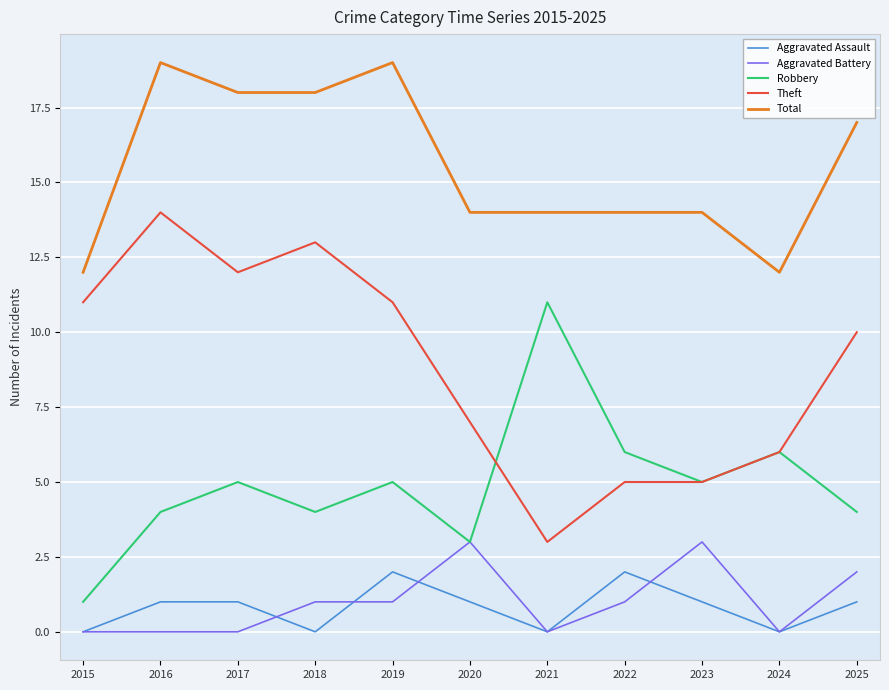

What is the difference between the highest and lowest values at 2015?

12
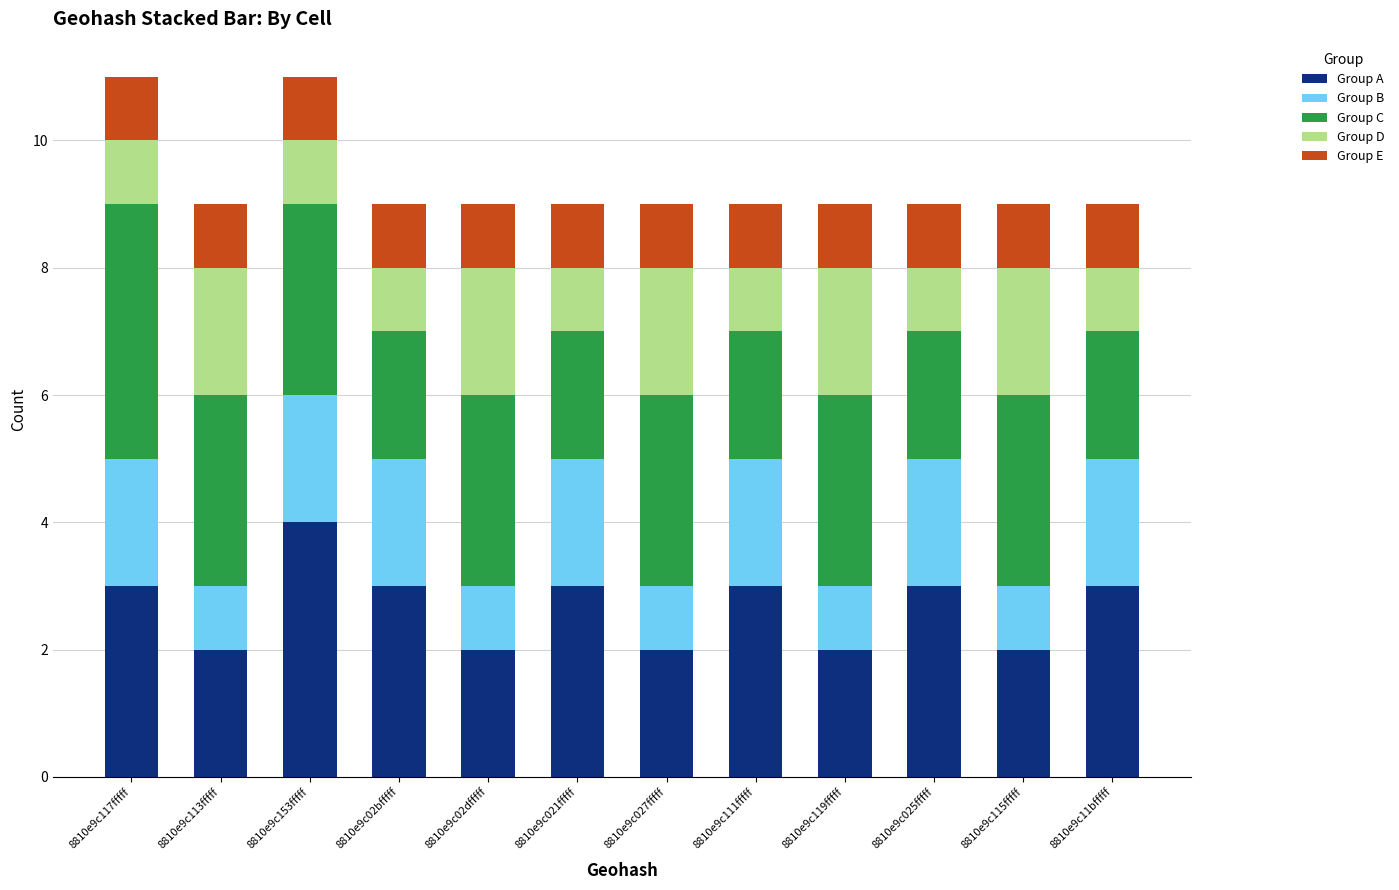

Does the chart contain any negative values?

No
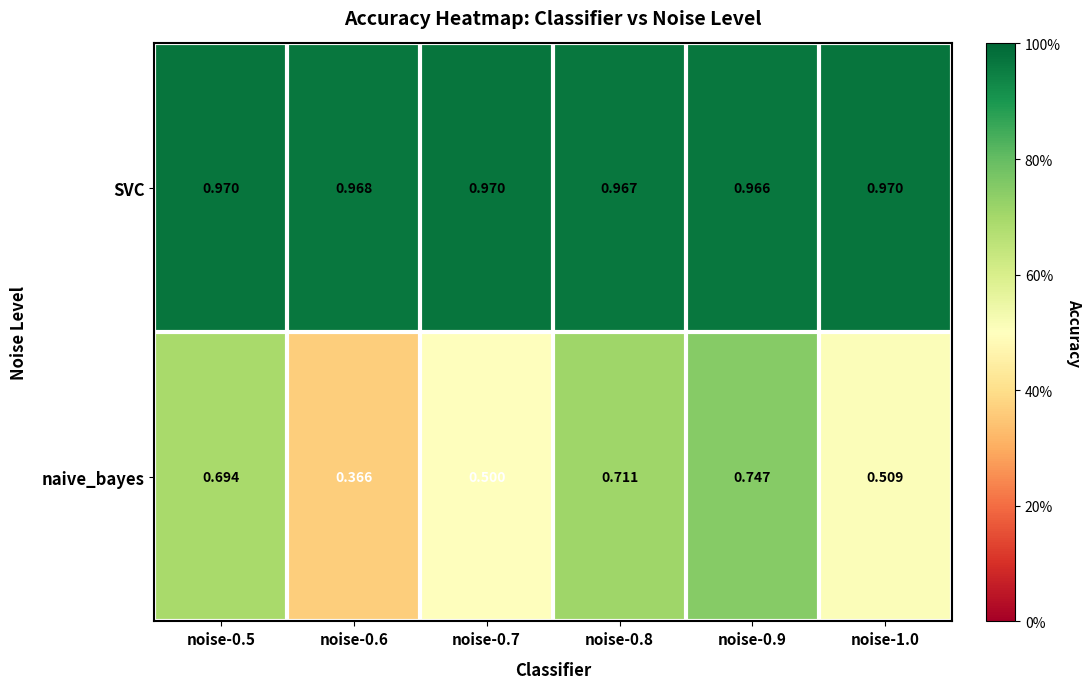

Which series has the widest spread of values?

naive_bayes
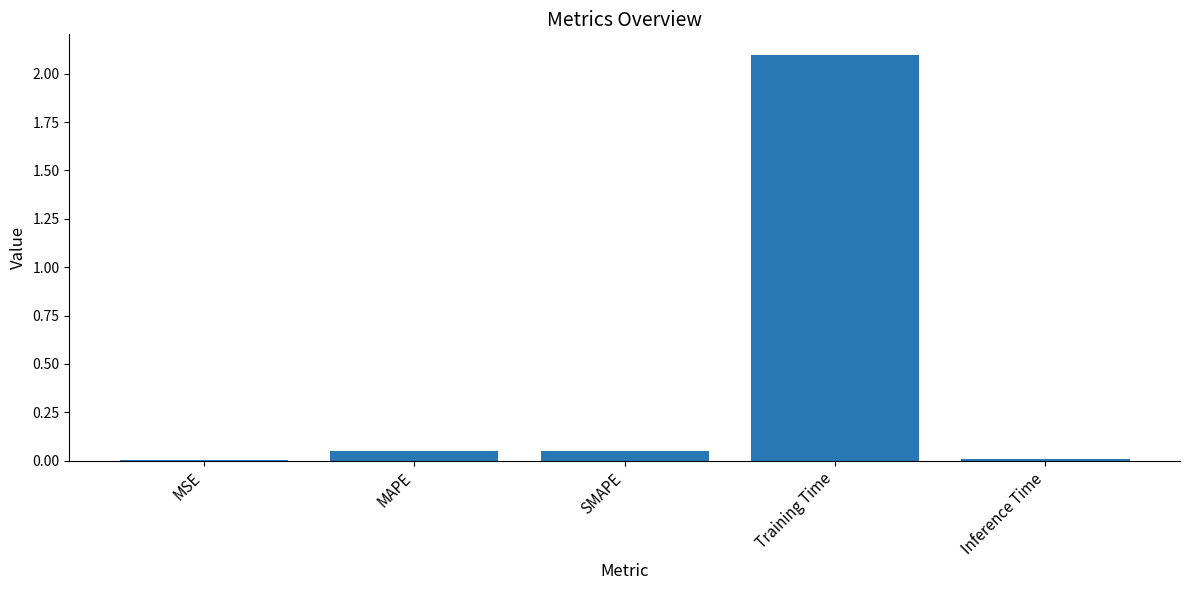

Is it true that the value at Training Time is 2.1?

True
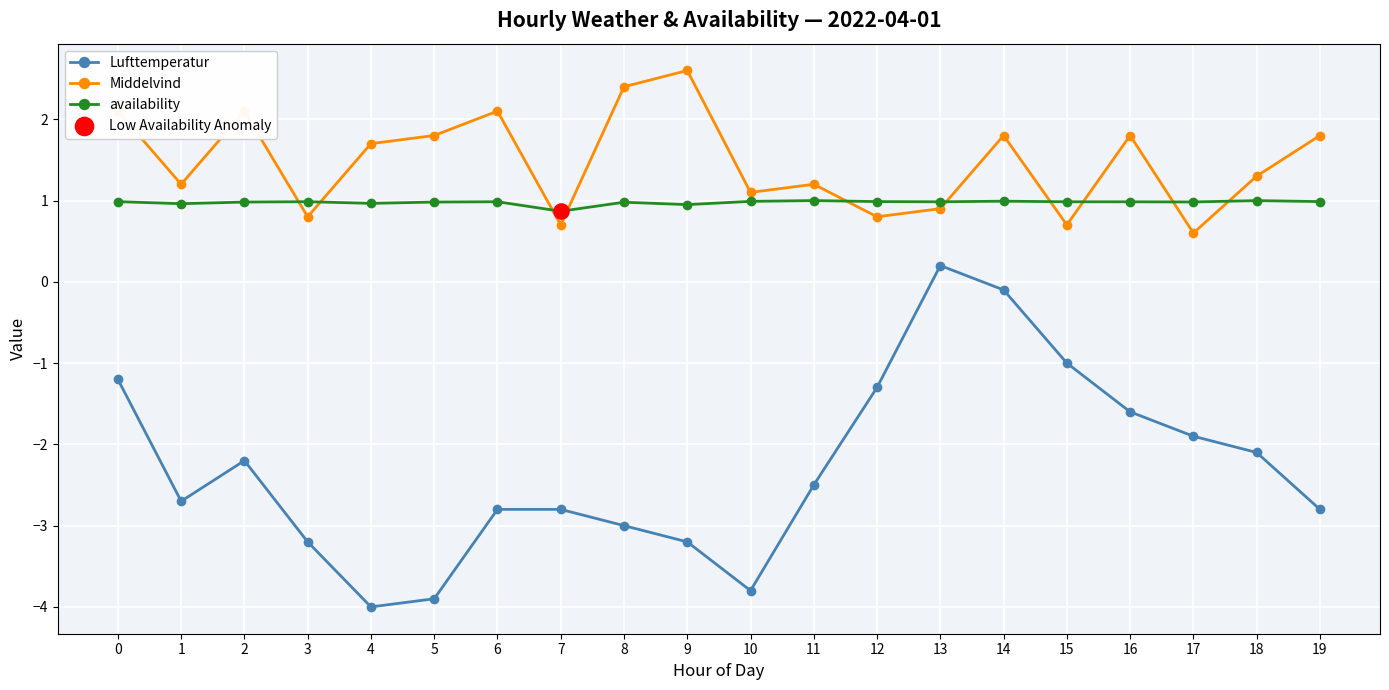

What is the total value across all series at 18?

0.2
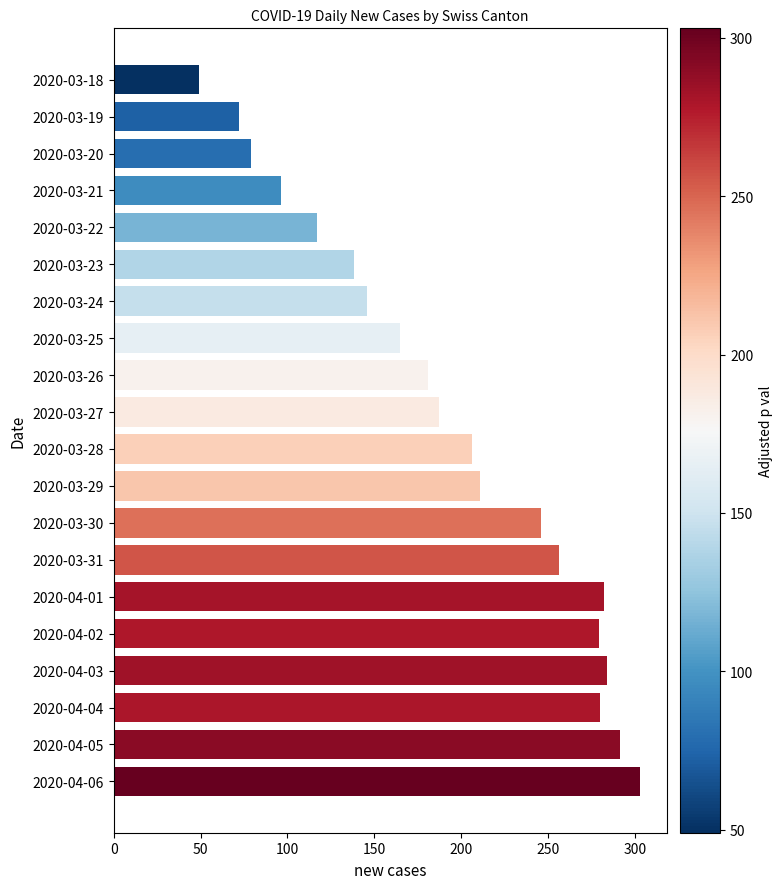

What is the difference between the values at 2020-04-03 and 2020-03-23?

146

=====

→ **What this task involves**
Please write out the records above again without the pictures, substituting "gap" for every "difference" and keeping everything else the same.

→ **Written answer**
What is the gap between the highest and lowest values at 2015?

12

Does the chart contain any negative values?

No

Which series has the widest spread of values?

naive_bayes

Is it true that the value at Training Time is 2.1?

True

What is the total value across all series at 18?

0.2

What is the gap between the values at 2020-04-03 and 2020-03-23?

146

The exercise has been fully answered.